Unraveling the Dilemma of AI Errors: Exploring the Effectiveness of Human and Machine Explanations for Large Language Models
Marvin Pafla, Kate Larson, Mark Hancock
TL;DR
The paper assesses the efficacy of human versus machine explanations for Large Language Models in a QA setting using SQuAD-based tasks. It collects 156 human explanations and contrasts them with machine explanations from integrated gradients, conservative LRP, and ChatGPT, evaluating them in a large online study (N=136) across correct and incorrect AI outputs. Findings show human saliency explanations are more helpful than machine ones, yet explainability can decrease performance when explanations accompany incorrect AI predictions, revealing an AI-explanation dilemma and confirmation bias risk.
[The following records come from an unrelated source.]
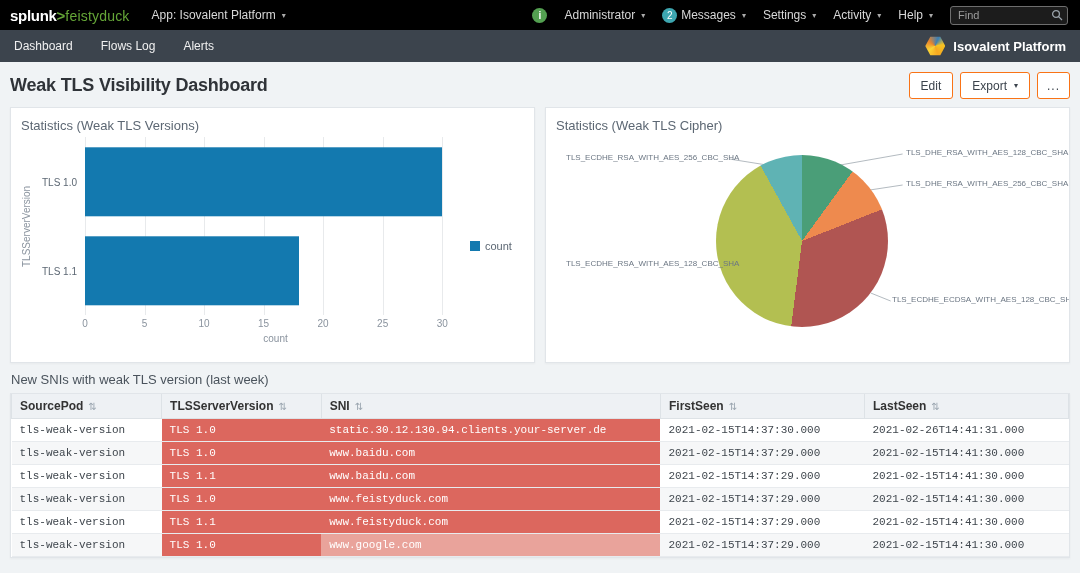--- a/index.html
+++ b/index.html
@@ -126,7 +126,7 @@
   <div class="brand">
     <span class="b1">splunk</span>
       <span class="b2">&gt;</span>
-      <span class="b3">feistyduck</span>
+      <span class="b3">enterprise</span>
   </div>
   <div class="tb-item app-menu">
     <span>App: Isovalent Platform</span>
The study offers design and research recommendations to improve XAI practice, emphasizing the importance of including incorrect predictions in evaluations and framing explanations as exploratory aids rather than definitive explanations.
Abstract
The field of eXplainable artificial intelligence (XAI) has produced a plethora of methods (e.g., saliency-maps) to gain insight into artificial intelligence (AI) models, and has exploded with the rise of deep learning (DL). However, human-participant studies question the efficacy of these methods, particularly when the AI output is wrong. In this study, we collected and analyzed 156 human-generated text and saliency-based explanations collected in a question-answering task (N=40) and compared them empirically to state-of-the-art XAI explanations (integrated gradients, conservative LRP, and ChatGPT) in a human-participant study (N=136). Our findings show that participants found human saliency maps to be more helpful in explaining AI answers than machine saliency maps, but performance negatively correlated with trust in the AI model and explanations. This finding hints at the dilemma of AI errors in explanation, where helpful explanations can lead to lower task performance when they support wrong AI predictions.